Normal embryonic herniation into the umbilical cord occurs around 6-10 weeks of development, after which the intestines return to the abdominal cavity. An omphalocele occurs when the intestines do not return into the abdomen. The condition is typically sporadic with rare familial cases. Etiology is unknown, although it has been associated with increasing maternal age.
Omphaloceles are seen on ultrasonography at 14-18 weeks in about 1 in 1100 pregnancies. The incidence in live births, however, is about 1 in 4000 due to both spontaneous and medical pregnancy terminations.

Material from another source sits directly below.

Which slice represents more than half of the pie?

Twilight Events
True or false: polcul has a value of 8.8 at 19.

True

In more than half of omphaloceles, other structural malformations are present, including cardiac and gastrointestinal tract anomalies and pulmonary hypoplasia. Any associated malformations are the primary determinants of patient outcome.
Syndromes associated with omphaloceles include:
- Beckwith-Wiedemann – omphalocele, macroglossia, gigantism, pancreatic islet cell hyperplasia, and predisposition to tumor development
- Pentalogy of Cantrell – omphalocele, Morgagni diaphragmatic hernia, sternal defect, pericardial defect, and congenital heart abnormalities
- Omphalocele-exstrophy-imperforate anus-spinal (OEIS) complex – omphalocele, exstrophy of the cloaca or bladder, imperforate anus, and spinal defects
When the omphalocele is small, and there are no associated physiological or chromosomal abnormalities, prognosis is good. Most infants recover with no long-term consequences. One concern may be the cosmetic appearance, due to lack of umbilicus and scar.
Infants with larger omphaloceles may have gastroesophageal reflux, feeding disorders leading to failure to thrive, and adhesive bowel obstruction. Most improve with time, or can be treated.
The overall recurrence risk of omphalocele in subsequent pregnancies is less than 1%.